You do realise it was the journalist who wrote that part about the suspicion, in a tongue-in-cheek manner, and not the authors of the actual scientific report?
 
I'm surprised that rats weren't found on that island before. The little furry escapaders are everywhere.
 
Bobby Hogg said:
How do you know tax dollars were spent on the research?

Everything is science. A problem has been identified and these researchers are attempting to find a way to, if not solve it, lead to a situation where a solution can be found.

1. Anything this stupid has to be backed by government tax dollars.

2. How do you know they weren't?

3. Everything is not science.

4. Who really cares about where a rat shits?
 
SouthernN'Proud said:
1. Anything this stupid has to be backed by government tax dollars.

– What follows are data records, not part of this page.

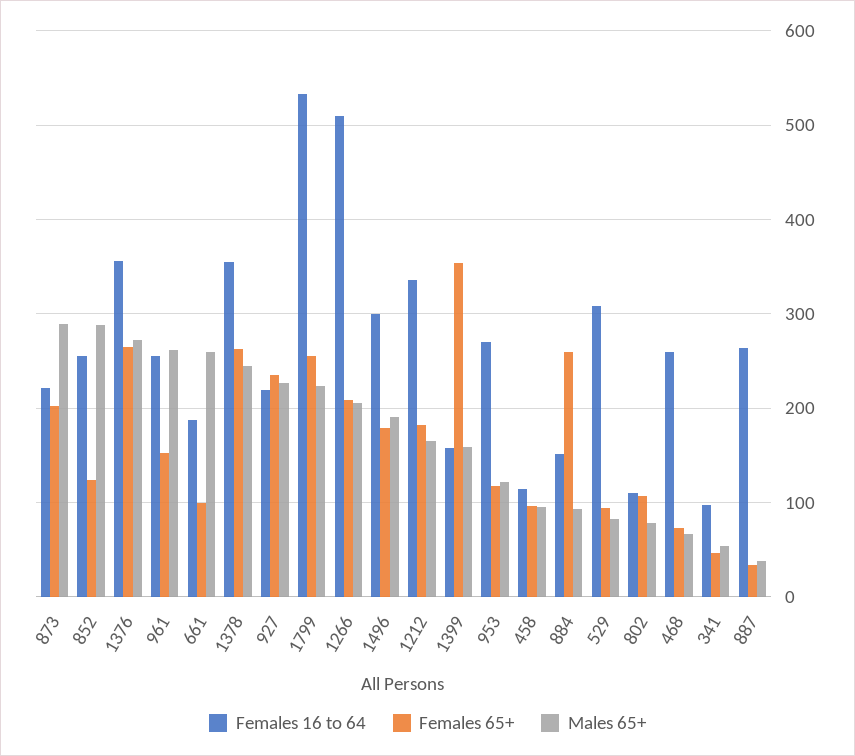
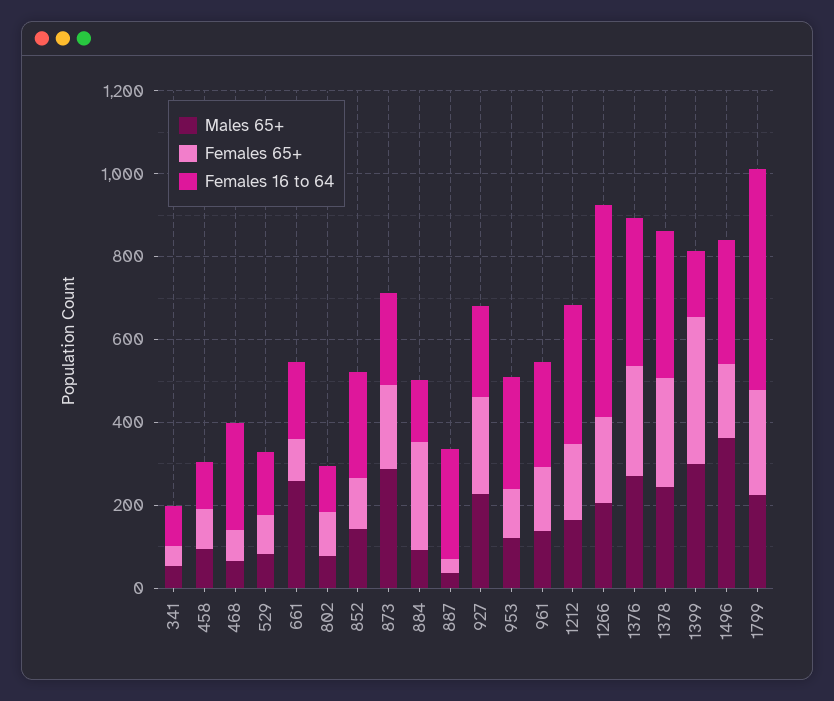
  {
    "Females 16 to 64": {
      "873": 220,
      "852": 260,
      "1376": 360,
      "961": 260,
      "661": 190,
      "1378": 360,
      "927": 220,
      "1799": 530,
      "1266": 510,
      "1496": 300,
      "1212": 340,
      "1399": 160,
      "953": 270,
      "458": 110,
      "884": 150,
-     "529": 310,
+     "529": 150,
      "802": 110,
      "468": 260,
      "341": 100,
      "887": 260
    },
    "Females 65+": {
      "873": 200,
      "852": 120,
      "1376": 270,
      "961": 150,
      "661": 100,
      "1378": 260,
      "927": 240,
      "1799": 260,
      "1266": 210,
      "1496": 180,
      "1212": 180,
      "1399": 350,
      "953": 120,
      "458": 100,
      "884": 260,
      "529": 90,
      "802": 110,
      "468": 70,
      "341": 50,
      "887": 30
    },
    "Males 65+": {
      "873": 290,
-     "852": 290,
+     "852": 150,
      "1376": 270,
-     "961": 260,
+     "961": 150,
      "661": 260,
      "1378": 250,
      "927": 230,
      "1799": 220,
      "1266": 210,
-     "1496": 190,
+     "1496": 350,
      "1212": 170,
-     "1399": 160,
+     "1399": 300,
      "953": 120,
      "458": 100,
      "884": 90,
      "529": 80,
      "802": 80,
      "468": 70,
      "341": 50,
      "887": 40
    }
  }

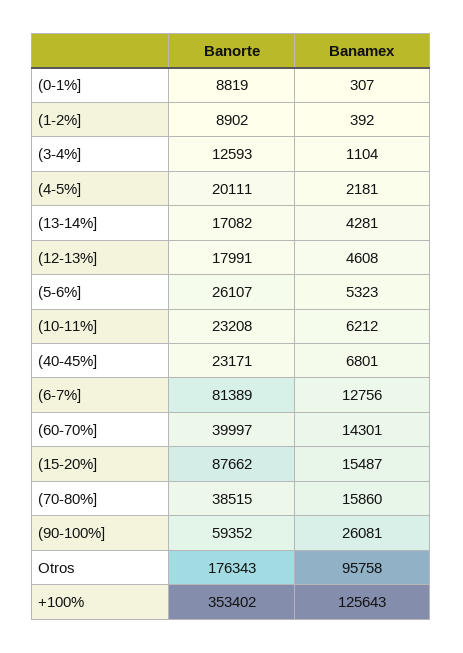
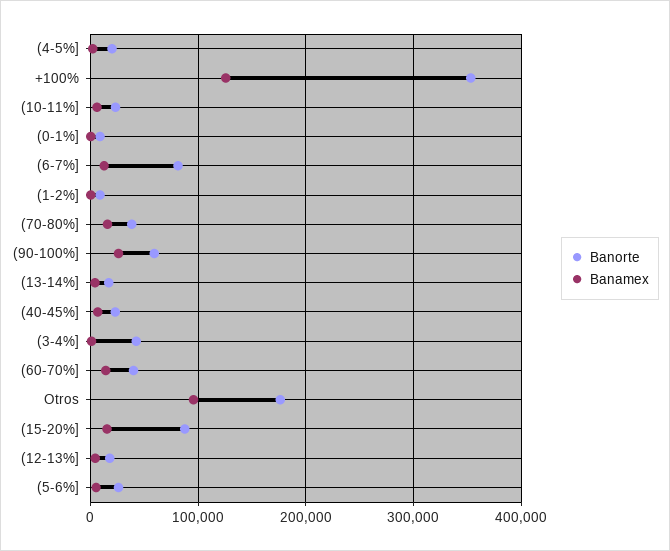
  {
    "Banorte": {
      "(0-1%]": 8819,
      "(1-2%]": 8902,
-     "(3-4%]": 12593,
+     "(3-4%]": 40000,
      "(4-5%]": 20111,
      "(13-14%]": 17082,
      "(12-13%]": 17991,
      "(5-6%]": 26107,
      "(10-11%]": 23208,
      "(40-45%]": 23171,
      "(6-7%]": 81389,
      "(60-70%]": 39997,
      "(15-20%]": 87662,
      "(70-80%]": 38515,
      "(90-100%]": 59352,
      "Otros": 176343,
      "+100%": 353402
    },
    "Banamex": {
      "(0-1%]": 307,
      "(1-2%]": 392,
      "(3-4%]": 1104,
      "(4-5%]": 2181,
      "(13-14%]": 4281,
      "(12-13%]": 4608,
      "(5-6%]": 5323,
      "(10-11%]": 6212,
      "(40-45%]": 6801,
      "(6-7%]": 12756,
      "(60-70%]": 14301,
      "(15-20%]": 15487,
      "(70-80%]": 15860,
      "(90-100%]": 26081,
      "Otros": 95758,
      "+100%": 125643
    }
  }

2. How do you know they weren't?

3. Everything is not science.

4. Who really cares about where a rat shits?

I don't know that they weren't funded by tax dollars, that's why I didn't make any comments on where the funding came from.

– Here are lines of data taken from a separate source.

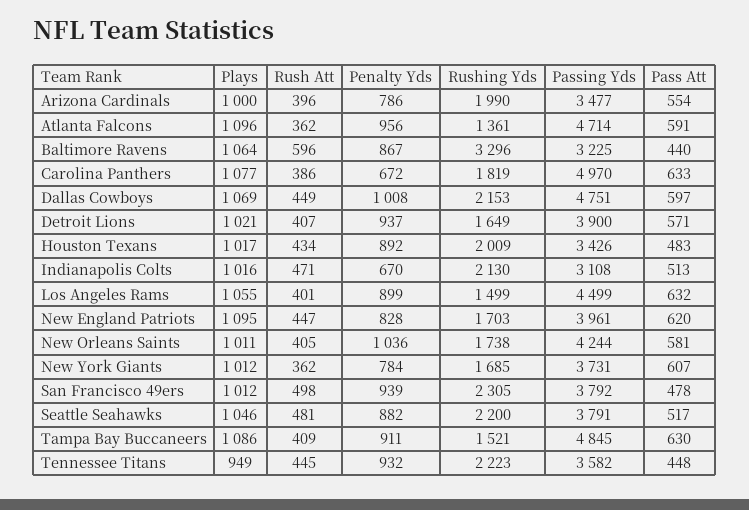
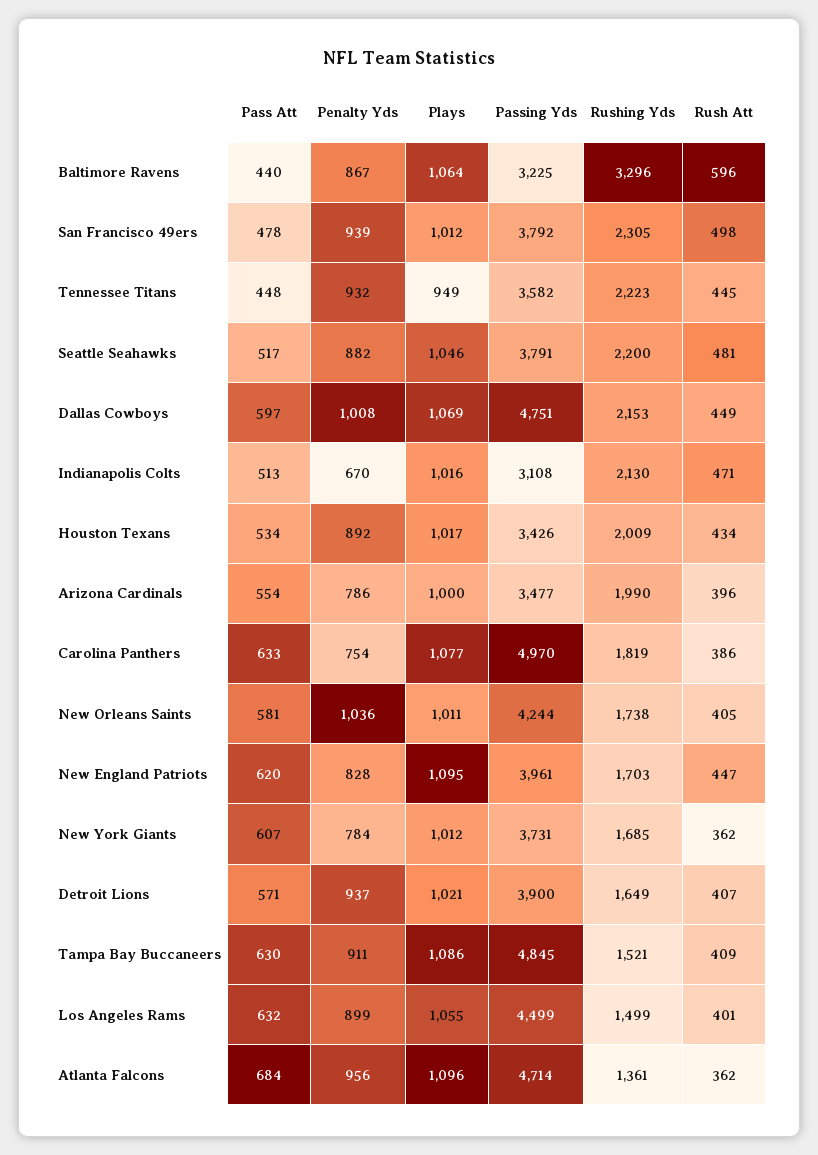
  {
    "Plays": {
      "Arizona Cardinals": 1000,
      "Atlanta Falcons": 1096,
      "Baltimore Ravens": 1064,
      "Carolina Panthers": 1077,
      "Dallas Cowboys": 1069,
      "Detroit Lions": 1021,
      "Houston Texans": 1017,
      "Indianapolis Colts": 1016,
      "Los Angeles Rams": 1055,
      "New England Patriots": 1095,
      "New Orleans Saints": 1011,
      "New York Giants": 1012,
      "San Francisco 49ers": 1012,
      "Seattle Seahawks": 1046,
      "Tampa Bay Buccaneers": 1086,
      "Tennessee Titans": 949
    },
    "Rush Att": {
      "Arizona Cardinals": 396,
      "Atlanta Falcons": 362,
      "Baltimore Ravens": 596,
      "Carolina Panthers": 386,
      "Dallas Cowboys": 449,
      "Detroit Lions": 407,
      "Houston Texans": 434,
      "Indianapolis Colts": 471,
      "Los Angeles Rams": 401,
      "New England Patriots": 447,
      "New Orleans Saints": 405,
      "New York Giants": 362,
      "San Francisco 49ers": 498,
      "Seattle Seahawks": 481,
      "Tampa Bay Buccaneers": 409,
      "Tennessee Titans": 445
    },
    "Penalty Yds": {
      "Arizona Cardinals": 786,
      "Atlanta Falcons": 956,
      "Baltimore Ravens": 867,
-     "Carolina Panthers": 672,
+     "Carolina Panthers": 754,
      "Dallas Cowboys": 1008,
      "Detroit Lions": 937,
      "Houston Texans": 892,
      "Indianapolis Colts": 670,
      "Los Angeles Rams": 899,
      "New England Patriots": 828,
      "New Orleans Saints": 1036,
      "New York Giants": 784,
      "San Francisco 49ers": 939,
      "Seattle Seahawks": 882,
      "Tampa Bay Buccaneers": 911,
      "Tennessee Titans": 932
    },
    "Rushing Yds": {
      "Arizona Cardinals": 1990,
      "Atlanta Falcons": 1361,
      "Baltimore Ravens": 3296,
      "Carolina Panthers": 1819,
      "Dallas Cowboys": 2153,
      "Detroit Lions": 1649,
      "Houston Texans": 2009,
      "Indianapolis Colts": 2130,
      "Los Angeles Rams": 1499,
      "New England Patriots": 1703,
      "New Orleans Saints": 1738,
      "New York Giants": 1685,
      "San Francisco 49ers": 2305,
      "Seattle Seahawks": 2200,
      "Tampa Bay Buccaneers": 1521,
      "Tennessee Titans": 2223
    },
    "Passing Yds": {
      "Arizona Cardinals": 3477,
      "Atlanta Falcons": 4714,
      "Baltimore Ravens": 3225,
      "Carolina Panthers": 4970,
      "Dallas Cowboys": 4751,
      "Detroit Lions": 3900,
      "Houston Texans": 3426,
      "Indianapolis Colts": 3108,
      "Los Angeles Rams": 4499,
      "New England Patriots": 3961,
      "New Orleans Saints": 4244,
      "New York Giants": 3731,
      "San Francisco 49ers": 3792,
      "Seattle Seahawks": 3791,
      "Tampa Bay Buccaneers": 4845,
      "Tennessee Titans": 3582
    },
    "Pass Att": {
      "Arizona Cardinals": 554,
-     "Atlanta Falcons": 591,
+     "Atlanta Falcons": 684,
      "Baltimore Ravens": 440,
      "Carolina Panthers": 633,
      "Dallas Cowboys": 597,
      "Detroit Lions": 571,
-     "Houston Texans": 483,
+     "Houston Texans": 534,
      "Indianapolis Colts": 513,
      "Los Angeles Rams": 632,
      "New England Patriots": 620,
      "New Orleans Saints": 581,
      "New York Giants": 607,
      "San Francisco 49ers": 478,
      "Seattle Seahawks": 517,
      "Tampa Bay Buccaneers": 630,
      "Tennessee Titans": 448
    }
  }

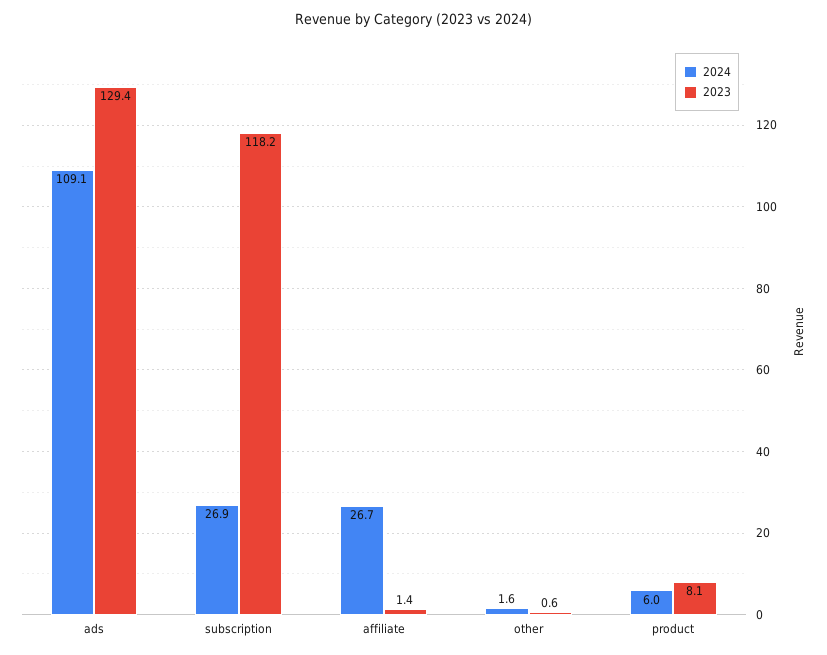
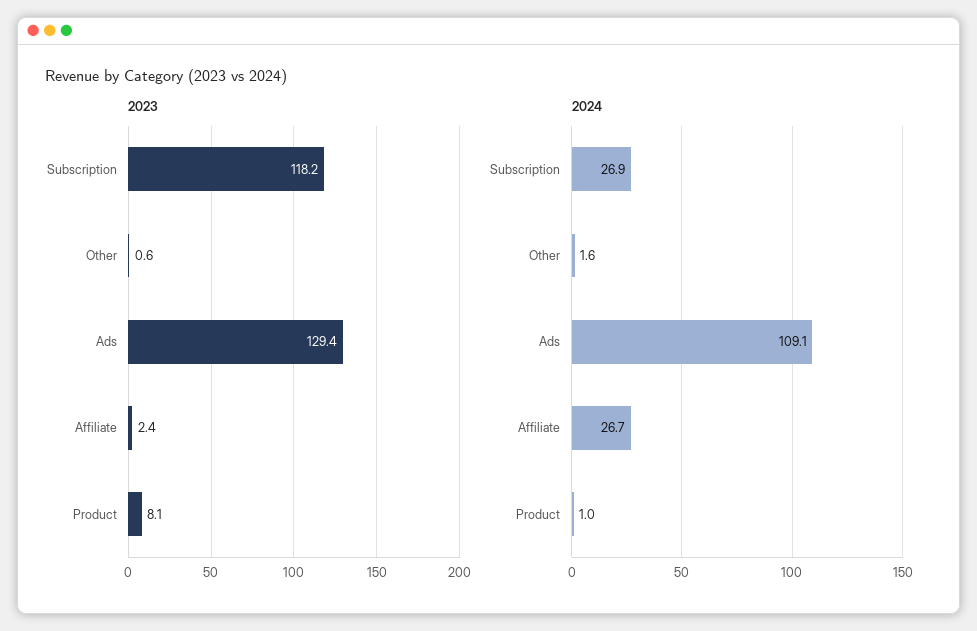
  {
    "2024": {
      "ads": 109.1,
      "subscription": 26.9,
      "affiliate": 26.7,
      "other": 1.6,
-     "product": 6
+     "product": 1
    },
    "2023": {
      "ads": 129.4,
      "subscription": 118.2,
-     "affiliate": 1.4,
+     "affiliate": 2.4,
      "other": 0.6,
      "product": 8.1
    }
  }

I suppose people whose areas have been infested with rats care about getting rid of them, and this study may eventually lead to a solution to the problem.

I despise the poor understanding both journalists and the public display over scientific research.
 
Then we got us a real simple solution here, don't we?

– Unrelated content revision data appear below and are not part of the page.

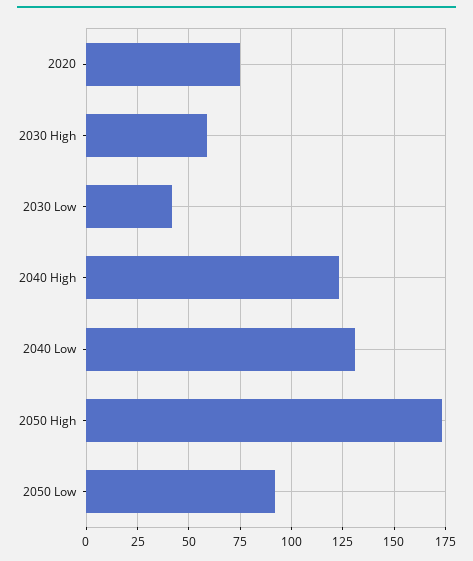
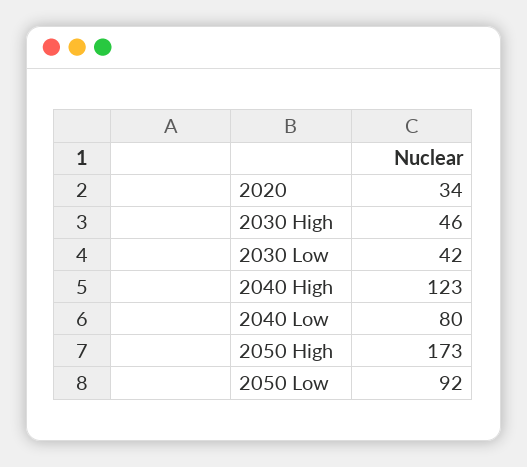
  {
-   "2020": 75,
+   "2020": 34,
-   "2030 High": 60,
+   "2030 High": 46,
    "2030 Low": 42,
    "2040 High": 123,
-   "2040 Low": 130,
+   "2040 Low": 80,
    "2050 High": 173,
    "2050 Low": 92
  }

You fund it, and let me have my tax dollars back. We're both happy.
 
'Twas funded by the University of Auckland. New Scientist

Fucking typical, eh. You lot always find something to whinge about with scientific studies. As if something like this could ever be validated for you lot. It's not as if studying how to prevent rat infestation on sensitive ecologies could be at all valuable, eh? Nevermind trying to prevent extinctions of local fauna. :retard: [/end rant]
 
MrBishop said:
I'm surprised that rats weren't found on that island before. The little furry escapaders are everywhere.
They had been on the island that it swam to, I believe. But it had been made rat-free prior to razza's arrival.
 
Bop .... I give up. There are documented cases of rats treading water for three days. There are documented cases of rats swimming the channel. If they don't accept that as confirmed .... But then, those people weren't wearing lab coats.
 
Sorry, BoP. Learning that a rat can swim just ranks somewhere behind finding a cure for cancer with me.

Who among us was sitting about the house last week, pondering the migration patterns of rats? If we didn't care then, why do we care now just because some egghead got a grant?

Nature balances itself quite nicely. Flora and fauna have survived rats nibbling for eons. Something else is gonna gobble the rat eventually. 'Tis the way of the wild. To introduce an animal outside its natural habitat is ecologically irresponsible anyway.
 
Here's a prime example of what I mean. Several years ago, Forestry airdropped some indiginous animals in this area whose population numbers were running lower than someone thought they should.

What was dropped, you might ask?

Rattlesnakes, copperheads, beavers, and otters.

People have been killing the damn snakes off for years, leaving them to the more unpopulated areas where kids wouldn't stumble across them. Now we got poisonous snakes in schoolyards. It's a crime to kill one too. Or should I say, it's a crime to get caught killing one. They're getting killed, alright, just as fastas people can kill them.

That's thousands of dollars in salary, time, helicopter fuel...just so people can kill the damn things all over again. Needless to say, it wasn't the most popular thing Forestry ever embarked on. But some knucklehead hundreds of miles from here, who likely will never set foot on an inch of land here, decided we needed rattlesnakes replenished. If I knew who it was, I'd try and send him a few so he could take care of them.
 
:rolleyes: The study wasn't on rat swimming. Don't you guys read? That was completely incidental to the study.

Prof, it was the first confirmed longest open-water crossing for this particular type of species, as cited in New Scientist.

<edit> I see that the first link I posted claims that it was the first confirmed open sea crossing for rodents, which appears to be incorrect (see above).
 
SouthernN'Proud said:
Yes, I read. It seems the most important thing they discovered.

You read the actual scientific article? Or you read the journalist's frivolous interpretation of it?